Towards Lighter and Robust Evaluation for Retrieval Augmented Generation
Alex-Razvan Ispas, Charles-Elie Simon, Fabien Caspani, Vincent Guigue
TL;DR
This work tackles the cost and opacity of using enterprise LLMs to evaluate Retrieval Augmented Generation (RAG) outputs by proposing a lightweight framework based on quantized open-weight LLMs. It introduces a statement-level evaluation pipeline with a three-part architecture (simplifier, evaluator, parser) to assess correctness and faithfulness, and formalizes two parsing strategies (deterministic regex and constrained JSON-schema parsing) to derive robust metrics. Using Natural Questions and WikiEval datasets, the authors show that 4-bit Llama3 and 9B Gemma2 configurations can achieve performance close to GPT-3.5-Turbo on accuracy-related metrics, with deterministic parsing often offering better stability.

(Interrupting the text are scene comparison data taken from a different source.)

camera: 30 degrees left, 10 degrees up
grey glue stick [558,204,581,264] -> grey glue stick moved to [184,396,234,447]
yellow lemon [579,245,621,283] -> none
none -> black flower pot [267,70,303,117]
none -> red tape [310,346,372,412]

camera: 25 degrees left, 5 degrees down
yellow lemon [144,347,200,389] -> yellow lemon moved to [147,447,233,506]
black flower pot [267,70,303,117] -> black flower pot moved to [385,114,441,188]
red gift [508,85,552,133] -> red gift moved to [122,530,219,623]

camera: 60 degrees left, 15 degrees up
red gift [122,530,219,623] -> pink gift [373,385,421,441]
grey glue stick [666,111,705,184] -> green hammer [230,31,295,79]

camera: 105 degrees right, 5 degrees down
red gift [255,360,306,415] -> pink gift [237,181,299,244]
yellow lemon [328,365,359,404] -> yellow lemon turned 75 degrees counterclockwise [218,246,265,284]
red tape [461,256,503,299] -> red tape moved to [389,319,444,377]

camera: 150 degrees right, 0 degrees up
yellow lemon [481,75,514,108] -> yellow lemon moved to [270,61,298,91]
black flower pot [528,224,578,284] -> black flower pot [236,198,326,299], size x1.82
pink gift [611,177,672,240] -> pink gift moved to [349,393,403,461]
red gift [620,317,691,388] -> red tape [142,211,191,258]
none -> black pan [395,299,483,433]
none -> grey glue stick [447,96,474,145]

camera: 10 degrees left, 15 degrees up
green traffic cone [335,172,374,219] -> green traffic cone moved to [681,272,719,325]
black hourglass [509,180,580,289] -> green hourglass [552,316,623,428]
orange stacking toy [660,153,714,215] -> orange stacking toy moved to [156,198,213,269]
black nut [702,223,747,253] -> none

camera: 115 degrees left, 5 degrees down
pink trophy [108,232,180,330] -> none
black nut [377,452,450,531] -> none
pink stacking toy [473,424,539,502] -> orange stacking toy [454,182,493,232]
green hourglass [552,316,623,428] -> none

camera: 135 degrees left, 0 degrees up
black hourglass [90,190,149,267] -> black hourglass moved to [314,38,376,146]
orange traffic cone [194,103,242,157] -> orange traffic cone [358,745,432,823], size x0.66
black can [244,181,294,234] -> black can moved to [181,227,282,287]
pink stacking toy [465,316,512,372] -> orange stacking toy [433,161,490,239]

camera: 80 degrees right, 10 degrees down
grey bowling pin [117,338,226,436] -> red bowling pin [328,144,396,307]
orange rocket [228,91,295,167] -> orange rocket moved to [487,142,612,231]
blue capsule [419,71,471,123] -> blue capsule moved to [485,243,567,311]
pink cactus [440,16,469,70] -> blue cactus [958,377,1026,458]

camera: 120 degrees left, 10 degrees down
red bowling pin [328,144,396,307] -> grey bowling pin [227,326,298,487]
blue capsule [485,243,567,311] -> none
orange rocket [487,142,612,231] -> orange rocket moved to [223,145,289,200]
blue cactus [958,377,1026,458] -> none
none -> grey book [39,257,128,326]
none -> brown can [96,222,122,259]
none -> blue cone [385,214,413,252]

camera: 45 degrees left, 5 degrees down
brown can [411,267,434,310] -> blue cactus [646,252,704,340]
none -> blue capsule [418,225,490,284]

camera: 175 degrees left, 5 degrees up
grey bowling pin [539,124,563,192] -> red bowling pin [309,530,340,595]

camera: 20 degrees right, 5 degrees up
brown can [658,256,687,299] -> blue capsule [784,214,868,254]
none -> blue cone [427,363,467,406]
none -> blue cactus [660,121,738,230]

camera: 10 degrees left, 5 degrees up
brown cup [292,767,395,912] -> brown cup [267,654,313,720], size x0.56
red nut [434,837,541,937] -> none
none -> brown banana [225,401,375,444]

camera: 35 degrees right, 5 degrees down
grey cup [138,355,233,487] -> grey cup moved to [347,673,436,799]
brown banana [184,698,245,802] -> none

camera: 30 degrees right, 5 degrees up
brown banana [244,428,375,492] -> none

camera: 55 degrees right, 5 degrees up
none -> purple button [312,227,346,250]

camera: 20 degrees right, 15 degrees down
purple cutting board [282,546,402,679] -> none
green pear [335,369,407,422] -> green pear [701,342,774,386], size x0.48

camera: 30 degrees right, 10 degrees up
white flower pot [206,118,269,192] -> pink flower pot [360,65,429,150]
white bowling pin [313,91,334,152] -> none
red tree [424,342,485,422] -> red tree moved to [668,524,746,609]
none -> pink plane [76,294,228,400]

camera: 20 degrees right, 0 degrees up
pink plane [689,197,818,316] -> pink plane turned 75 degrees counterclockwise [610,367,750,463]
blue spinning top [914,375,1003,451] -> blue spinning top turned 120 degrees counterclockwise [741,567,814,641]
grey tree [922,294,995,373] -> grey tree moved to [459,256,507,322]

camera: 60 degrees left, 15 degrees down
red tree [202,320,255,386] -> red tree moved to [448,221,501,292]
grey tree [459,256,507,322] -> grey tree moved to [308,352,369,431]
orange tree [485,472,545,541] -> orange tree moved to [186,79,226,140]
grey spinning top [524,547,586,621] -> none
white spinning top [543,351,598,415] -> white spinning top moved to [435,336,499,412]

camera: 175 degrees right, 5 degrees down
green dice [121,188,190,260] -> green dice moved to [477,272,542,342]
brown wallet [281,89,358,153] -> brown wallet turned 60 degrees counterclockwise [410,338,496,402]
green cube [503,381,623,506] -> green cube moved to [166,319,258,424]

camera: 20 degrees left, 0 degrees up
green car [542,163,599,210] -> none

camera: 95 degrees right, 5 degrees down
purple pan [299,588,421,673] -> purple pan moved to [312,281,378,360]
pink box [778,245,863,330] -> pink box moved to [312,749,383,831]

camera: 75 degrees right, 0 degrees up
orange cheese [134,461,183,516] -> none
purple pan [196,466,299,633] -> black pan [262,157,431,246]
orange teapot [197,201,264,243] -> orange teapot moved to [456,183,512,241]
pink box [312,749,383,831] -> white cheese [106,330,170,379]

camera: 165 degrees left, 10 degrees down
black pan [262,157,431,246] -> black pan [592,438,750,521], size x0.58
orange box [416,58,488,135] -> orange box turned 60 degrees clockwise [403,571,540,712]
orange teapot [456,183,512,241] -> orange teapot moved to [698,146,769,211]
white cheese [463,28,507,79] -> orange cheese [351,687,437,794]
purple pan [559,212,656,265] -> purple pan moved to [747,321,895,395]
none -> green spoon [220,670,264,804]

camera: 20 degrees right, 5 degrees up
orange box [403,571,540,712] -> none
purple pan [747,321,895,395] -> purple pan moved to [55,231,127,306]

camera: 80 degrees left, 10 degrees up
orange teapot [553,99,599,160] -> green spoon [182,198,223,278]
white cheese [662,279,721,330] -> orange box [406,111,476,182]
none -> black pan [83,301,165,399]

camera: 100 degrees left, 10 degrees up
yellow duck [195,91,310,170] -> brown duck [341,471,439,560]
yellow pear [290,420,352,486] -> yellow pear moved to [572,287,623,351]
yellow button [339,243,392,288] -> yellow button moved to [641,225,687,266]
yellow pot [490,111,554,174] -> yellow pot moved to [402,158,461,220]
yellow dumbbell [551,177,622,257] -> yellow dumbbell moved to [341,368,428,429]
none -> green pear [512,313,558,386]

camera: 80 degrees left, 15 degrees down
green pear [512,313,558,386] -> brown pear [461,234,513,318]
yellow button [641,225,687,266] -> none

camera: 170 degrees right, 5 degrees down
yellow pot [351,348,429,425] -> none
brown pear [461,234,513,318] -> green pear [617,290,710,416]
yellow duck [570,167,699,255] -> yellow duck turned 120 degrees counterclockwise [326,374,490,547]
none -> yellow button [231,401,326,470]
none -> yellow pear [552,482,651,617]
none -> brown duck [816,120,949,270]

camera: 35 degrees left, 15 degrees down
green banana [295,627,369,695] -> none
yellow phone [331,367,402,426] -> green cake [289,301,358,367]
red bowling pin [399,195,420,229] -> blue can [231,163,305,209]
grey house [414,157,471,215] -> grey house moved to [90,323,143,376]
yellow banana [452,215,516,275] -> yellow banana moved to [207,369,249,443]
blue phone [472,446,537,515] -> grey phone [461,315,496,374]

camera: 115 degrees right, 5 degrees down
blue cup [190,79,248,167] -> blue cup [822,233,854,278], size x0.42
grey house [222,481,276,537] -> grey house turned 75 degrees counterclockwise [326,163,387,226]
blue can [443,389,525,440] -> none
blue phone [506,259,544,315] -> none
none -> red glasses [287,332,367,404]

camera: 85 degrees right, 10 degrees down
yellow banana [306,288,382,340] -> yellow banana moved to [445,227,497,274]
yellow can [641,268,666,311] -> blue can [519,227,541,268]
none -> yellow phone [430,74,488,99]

The study also introduces an AUC-based alignment measure to relate the continuous evaluator scores to human judgments, highlighting practical implications for reproducible, transparent RAG evaluation while pointing to future work on combining evaluators to further reduce bias and improve agreement.
Abstract
Large Language Models are prompting us to view more NLP tasks from a generative perspective. At the same time, they offer a new way of accessing information, mainly through the RAG framework. While there have been notable improvements for the autoregressive models, overcoming hallucination in the generated answers remains a continuous problem. A standard solution is to use commercial LLMs, such as GPT4, to evaluate these algorithms. However, such frameworks are expensive and not very transparent. Therefore, we propose a study which demonstrates the interest of open-weight models for evaluating RAG hallucination. We develop a lightweight approach using smaller, quantized LLMs to provide an accessible and interpretable metric that gives continuous scores for the generated answer with respect to their correctness and faithfulness. This score allows us to question decisions' reliability and explore thresholds to develop a new AUC metric as an alternative to correlation with human judgment.